• WHAT THE EXERCISE ASKS
Use the entries below and reproduce exactly the lines from the one containing "fragments in the [Definitions section](#definitions) below. |" down to the one containing "are duplicates. |", both of them included.
===== DATA RECORDS
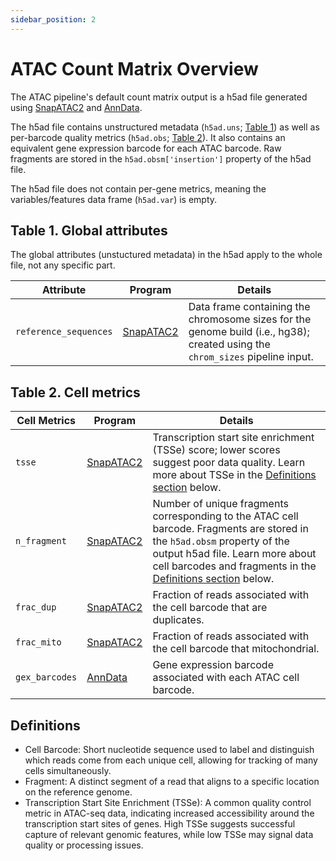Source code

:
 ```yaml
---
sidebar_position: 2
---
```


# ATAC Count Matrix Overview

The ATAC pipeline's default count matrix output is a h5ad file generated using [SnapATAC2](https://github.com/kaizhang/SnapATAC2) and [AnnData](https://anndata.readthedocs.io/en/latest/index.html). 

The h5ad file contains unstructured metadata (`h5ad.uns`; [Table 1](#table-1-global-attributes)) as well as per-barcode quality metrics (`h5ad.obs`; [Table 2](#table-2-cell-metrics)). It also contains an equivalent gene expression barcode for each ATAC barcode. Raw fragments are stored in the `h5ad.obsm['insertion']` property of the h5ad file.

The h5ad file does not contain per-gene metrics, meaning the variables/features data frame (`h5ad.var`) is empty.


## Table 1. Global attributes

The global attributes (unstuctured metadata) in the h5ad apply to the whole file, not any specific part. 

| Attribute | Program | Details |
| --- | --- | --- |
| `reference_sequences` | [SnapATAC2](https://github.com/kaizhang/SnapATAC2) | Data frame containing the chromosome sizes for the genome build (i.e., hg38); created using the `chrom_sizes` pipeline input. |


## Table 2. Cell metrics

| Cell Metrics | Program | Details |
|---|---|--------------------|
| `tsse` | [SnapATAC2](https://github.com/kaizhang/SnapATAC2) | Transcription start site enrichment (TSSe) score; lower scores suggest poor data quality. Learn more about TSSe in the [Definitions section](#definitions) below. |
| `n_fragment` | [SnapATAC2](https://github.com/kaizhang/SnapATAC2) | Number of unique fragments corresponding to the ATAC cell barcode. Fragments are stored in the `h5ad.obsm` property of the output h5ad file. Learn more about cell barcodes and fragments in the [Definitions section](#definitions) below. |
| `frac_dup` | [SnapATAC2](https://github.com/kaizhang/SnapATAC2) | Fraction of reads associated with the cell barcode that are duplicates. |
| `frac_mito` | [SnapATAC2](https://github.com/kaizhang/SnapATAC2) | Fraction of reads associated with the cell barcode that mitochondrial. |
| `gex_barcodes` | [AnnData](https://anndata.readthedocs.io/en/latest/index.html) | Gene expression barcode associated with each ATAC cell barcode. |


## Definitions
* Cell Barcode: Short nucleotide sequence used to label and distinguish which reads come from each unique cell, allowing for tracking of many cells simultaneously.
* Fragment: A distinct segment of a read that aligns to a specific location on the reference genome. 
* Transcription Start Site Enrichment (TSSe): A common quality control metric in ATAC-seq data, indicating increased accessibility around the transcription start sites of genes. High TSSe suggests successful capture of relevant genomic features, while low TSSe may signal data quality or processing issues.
==========
===== DATA RECORDS
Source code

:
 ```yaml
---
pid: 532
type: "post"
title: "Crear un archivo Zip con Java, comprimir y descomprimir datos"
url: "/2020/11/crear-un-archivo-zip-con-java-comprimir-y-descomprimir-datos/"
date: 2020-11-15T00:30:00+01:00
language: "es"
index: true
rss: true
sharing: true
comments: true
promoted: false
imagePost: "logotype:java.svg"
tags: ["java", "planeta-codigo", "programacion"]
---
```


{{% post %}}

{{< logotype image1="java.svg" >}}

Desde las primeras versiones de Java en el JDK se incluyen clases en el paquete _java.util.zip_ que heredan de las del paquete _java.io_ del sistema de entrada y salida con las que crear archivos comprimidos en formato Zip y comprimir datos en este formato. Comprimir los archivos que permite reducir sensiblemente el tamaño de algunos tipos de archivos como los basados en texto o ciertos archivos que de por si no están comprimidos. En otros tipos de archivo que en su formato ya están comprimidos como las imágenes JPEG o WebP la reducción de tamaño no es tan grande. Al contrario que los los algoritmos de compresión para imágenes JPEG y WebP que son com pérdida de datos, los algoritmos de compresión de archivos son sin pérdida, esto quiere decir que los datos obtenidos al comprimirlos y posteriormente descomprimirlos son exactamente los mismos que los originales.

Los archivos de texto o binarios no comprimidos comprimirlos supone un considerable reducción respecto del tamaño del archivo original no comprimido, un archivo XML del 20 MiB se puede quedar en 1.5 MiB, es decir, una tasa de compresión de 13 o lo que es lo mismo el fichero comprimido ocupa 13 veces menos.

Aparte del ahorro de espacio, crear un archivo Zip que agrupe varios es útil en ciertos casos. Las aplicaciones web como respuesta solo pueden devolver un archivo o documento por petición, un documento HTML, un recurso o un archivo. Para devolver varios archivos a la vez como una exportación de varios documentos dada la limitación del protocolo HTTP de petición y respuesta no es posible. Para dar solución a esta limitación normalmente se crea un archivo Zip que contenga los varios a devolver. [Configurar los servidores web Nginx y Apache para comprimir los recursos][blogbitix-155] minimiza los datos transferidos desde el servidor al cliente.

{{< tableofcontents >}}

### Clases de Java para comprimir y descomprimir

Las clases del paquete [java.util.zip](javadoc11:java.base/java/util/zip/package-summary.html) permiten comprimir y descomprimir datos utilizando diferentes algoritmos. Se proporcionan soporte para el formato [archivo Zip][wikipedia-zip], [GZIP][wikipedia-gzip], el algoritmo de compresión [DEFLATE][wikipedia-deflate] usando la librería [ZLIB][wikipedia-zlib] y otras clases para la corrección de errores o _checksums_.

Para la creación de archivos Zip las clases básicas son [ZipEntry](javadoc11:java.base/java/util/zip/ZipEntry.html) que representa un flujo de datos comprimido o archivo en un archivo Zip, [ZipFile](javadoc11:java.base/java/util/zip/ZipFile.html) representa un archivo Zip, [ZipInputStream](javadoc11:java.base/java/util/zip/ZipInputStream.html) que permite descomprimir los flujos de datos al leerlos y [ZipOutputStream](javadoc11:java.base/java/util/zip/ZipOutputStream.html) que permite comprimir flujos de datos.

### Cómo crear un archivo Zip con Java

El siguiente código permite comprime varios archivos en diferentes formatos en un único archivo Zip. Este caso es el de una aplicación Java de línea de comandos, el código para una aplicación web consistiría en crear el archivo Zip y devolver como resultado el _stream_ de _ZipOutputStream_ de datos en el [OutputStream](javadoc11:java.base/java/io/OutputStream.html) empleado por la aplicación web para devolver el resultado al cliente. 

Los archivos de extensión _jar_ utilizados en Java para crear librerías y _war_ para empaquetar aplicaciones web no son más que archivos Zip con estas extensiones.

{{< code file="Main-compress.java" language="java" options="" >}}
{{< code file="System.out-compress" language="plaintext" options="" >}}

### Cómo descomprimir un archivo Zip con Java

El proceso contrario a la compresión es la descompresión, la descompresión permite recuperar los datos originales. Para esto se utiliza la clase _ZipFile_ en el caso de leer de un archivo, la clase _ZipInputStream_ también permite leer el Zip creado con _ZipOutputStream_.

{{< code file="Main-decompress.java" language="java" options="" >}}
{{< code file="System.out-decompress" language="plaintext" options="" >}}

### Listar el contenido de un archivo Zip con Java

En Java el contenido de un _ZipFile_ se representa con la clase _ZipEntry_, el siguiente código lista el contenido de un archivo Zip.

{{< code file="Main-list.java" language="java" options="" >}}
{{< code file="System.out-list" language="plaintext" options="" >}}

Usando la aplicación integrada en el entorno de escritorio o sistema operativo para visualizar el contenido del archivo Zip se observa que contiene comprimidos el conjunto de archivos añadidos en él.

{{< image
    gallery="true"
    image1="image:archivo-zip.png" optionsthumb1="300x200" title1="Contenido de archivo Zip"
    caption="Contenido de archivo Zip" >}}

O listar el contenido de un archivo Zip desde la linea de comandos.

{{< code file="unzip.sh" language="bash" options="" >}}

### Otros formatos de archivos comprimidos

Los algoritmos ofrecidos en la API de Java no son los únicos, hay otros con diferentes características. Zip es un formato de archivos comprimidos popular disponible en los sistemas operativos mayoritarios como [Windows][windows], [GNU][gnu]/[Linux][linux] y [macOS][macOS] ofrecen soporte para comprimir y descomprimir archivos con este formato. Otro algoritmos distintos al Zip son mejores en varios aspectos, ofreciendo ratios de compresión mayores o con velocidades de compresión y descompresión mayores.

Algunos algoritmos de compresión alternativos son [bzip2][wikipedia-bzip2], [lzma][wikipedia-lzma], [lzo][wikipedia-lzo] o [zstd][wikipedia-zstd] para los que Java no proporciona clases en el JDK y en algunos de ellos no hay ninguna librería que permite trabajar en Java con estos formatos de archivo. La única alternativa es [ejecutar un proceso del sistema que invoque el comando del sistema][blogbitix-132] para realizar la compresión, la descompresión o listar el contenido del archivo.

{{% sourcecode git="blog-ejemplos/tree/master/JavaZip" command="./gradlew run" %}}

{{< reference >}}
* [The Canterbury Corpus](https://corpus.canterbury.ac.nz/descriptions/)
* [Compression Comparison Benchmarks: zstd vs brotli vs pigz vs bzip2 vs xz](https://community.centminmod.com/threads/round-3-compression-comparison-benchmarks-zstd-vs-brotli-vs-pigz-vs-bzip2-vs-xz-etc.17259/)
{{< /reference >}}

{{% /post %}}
==========
• YOUR RESPONSE
| `n_fragment` | [SnapATAC2](https://github.com/kaizhang/SnapATAC2) | Number of unique fragments corresponding to the ATAC cell barcode. Fragments are stored in the `h5ad.obsm` property of the output h5ad file. Learn more about cell barcodes and fragments in the [Definitions section](#definitions) below. |
| `frac_dup` | [SnapATAC2](https://github.com/kaizhang/SnapATAC2) | Fraction of reads associated with the cell barcode that are duplicates. |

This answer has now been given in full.